In a dismal world dominated by bottom-rung people and one torment after the next afflicting the Black community, it’s very easy, significant even, to prop up certain Black figures as proof that goodness not only exists, but that it is thriving. That is sometimes even when that goodness, as typically defined by the perceiver and not the perceived, is revealed to be a fraud. It makes you wonder: What good is that level of adoration when you can be left so disappointed?
This comes to mind after watching “We Need to Talk About Cosby” and “Honk for Jesus, Save Your Soul.” Both titles, which celebrated premieres at this year’s Sundance Film Festival, wade in the muddied waters of Black idolatry by pointing a lens at two of the most duplicitous yet revered institutions in Black America: Bill Cosby and Black pastors.
Though they do so in different ways, and one is a docuseries while the other is a feature film, “We Need to Talk about Cosby” and “Honk for Jesus, Save Your Soul” leave Black audiences in particular with a type of discomfort that is almost impossible to articulate. In “Cosby,” director W. Kamau Bell asks interviewees — including cultural thinkers, activists and sexual assault survivors — as well as his viewers to grapple with their feelings toward the dishonorable icon who is accused of myriad instances of sexual assault.
“He was my hero,” Bell says in a “We Need to Talk About Cosby” voiceover. But to what end? Well, that is the pit in your stomach whenever Cosby’s name is brought up. It’s bewilderment, disenchantment and utter rage. It’s also grief over the fact that one of the few Black stand-up comedians who gained success in the 1960s, led his own series with “I Spy,” created a groundbreaking family sitcom and advocated for education equality is also a monster.
It seems like a lot of emotional labor for someone we only ever knew by his public image. Still, we might exalt our own when it’s the kind of human who doesn’t come along every day, whose accomplishments just seem so personal to us. Because they are. And, for what it’s worth, a figure like Cosby — the veneer that it has always been — is considered exceptional.
But then we must talk about the myth of Black exceptionalism and how it compels many to protect a type of Blackness that we’ve been culturally taught to conserve, even at its most awful. That is what writer-director Adamma Ebo points to in her mockumentary, “Honk for Jesus, Save Your Soul,” which drops the facade of the Black megachurch’s white knight — Pastor Lee-Curtis Childs (Sterling K. Brown) — and shows him as a repugnant, at times ridiculous, mortal.
Where “We Need to Talk about Cosby” reaches far back into the entertainer’s public archives to dissect his seemingly innocuous statements, storylines and situations with a more critical eye, “Honk for Jesus, Save Your Soul” catches its subject in the act of deception as it’s happening. In doing so, it asks certain audiences to sit with their decision to unequivocally sanctify problematic representations of the Black church like Lee-Curtis, who is accused of multiple counts of sexual misconduct with young male members of his congregation.
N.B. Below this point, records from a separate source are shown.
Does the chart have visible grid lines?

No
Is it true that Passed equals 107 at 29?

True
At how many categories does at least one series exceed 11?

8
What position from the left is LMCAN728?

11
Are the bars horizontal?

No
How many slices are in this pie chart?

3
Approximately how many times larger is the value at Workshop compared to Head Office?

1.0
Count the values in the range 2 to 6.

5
Like Bell’s series, “Honk for Jesus, Save Your Soul” ultimately highlights issues that extend beyond the offenses of one Black man. While it’s simple and necessary to cite the systems of injustice for both enabling and justifying Cosby’s and Lee-Curtis’s acts, it’s also about the culture that glorifies these men on the notion that they’re better than us because they’re successful, impactful or holy.
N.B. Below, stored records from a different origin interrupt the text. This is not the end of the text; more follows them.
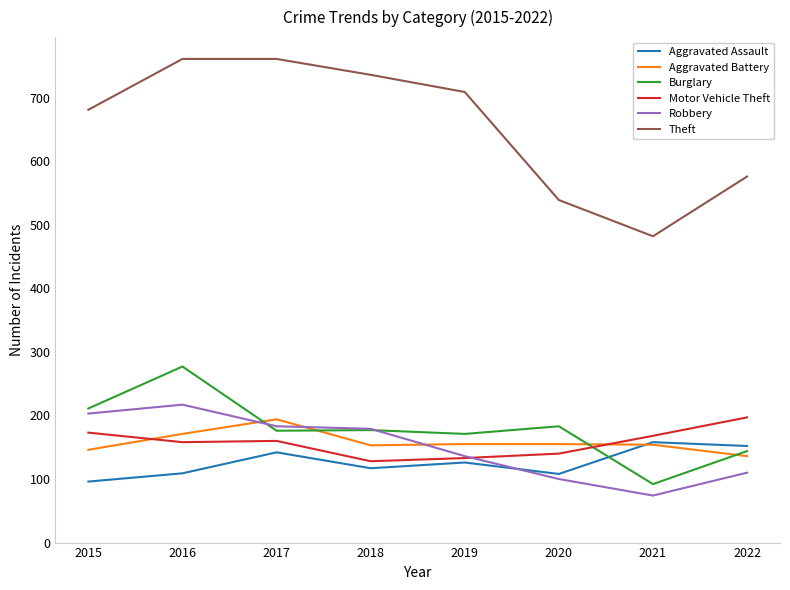

True or false: Aggravated Battery has more than 0 interior local peaks.

True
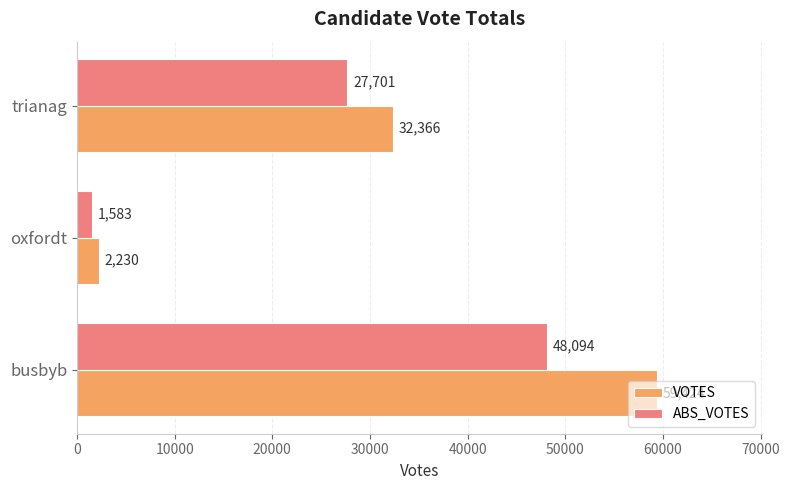

Which series changed the most between oxfordt and trianag?

VOTES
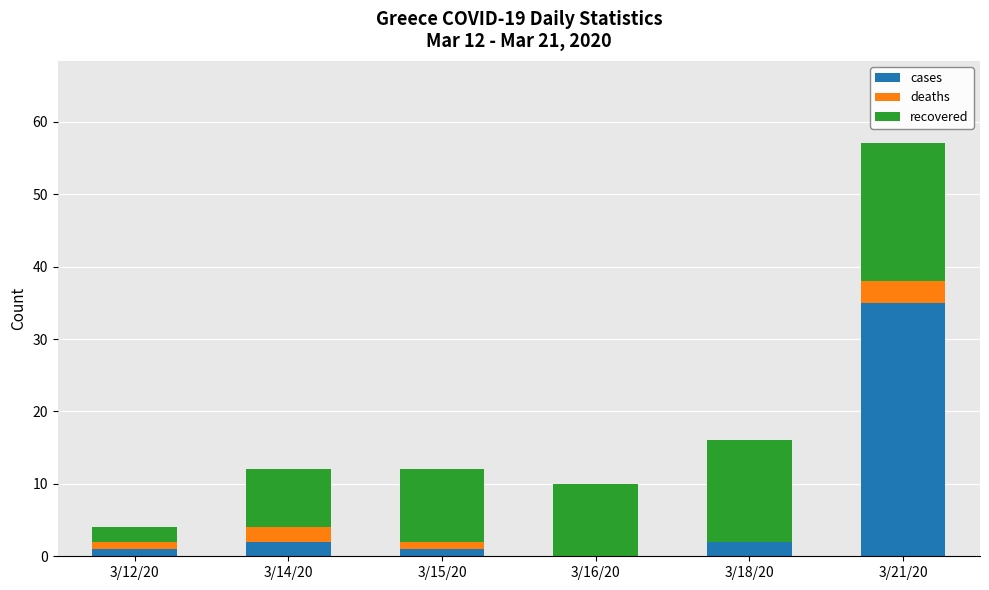

At which category is the sum across all series the highest?

3/21/20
It is in part this same culture that led to a young Black man in “Honk for Jesus, Save Your Soul” walking up to Lee-Curtis, as he and his wife and first lady Trinite (Regina Hall) desperately try to re-cultivate a congregation amid scandal, and tearfully telling him that he used to look up to him. The same one that the precisely dressed Trinite even subscribes to as she dutifully puts on clown makeup per her husband’s request and stands outside on the highway waving the titular sign because he says it’s what the Lord needs her to do.
But there comes a point in Black worship when we must once again ask ourselves: To what end? Teetering between comedy and drama, Ebo’s film contends with the answers for both romantic partners like Trinite who are stuck trying to keep up appearances as well as people who cling to human symbols of morality because they feel they should.
But if Bill Cosby and the tale of Lee-Curtis Childs have taught us anything, it’s that that degree of unflinching worship too often leads to us being the ones left with egg on our faces. How do we reckon with that?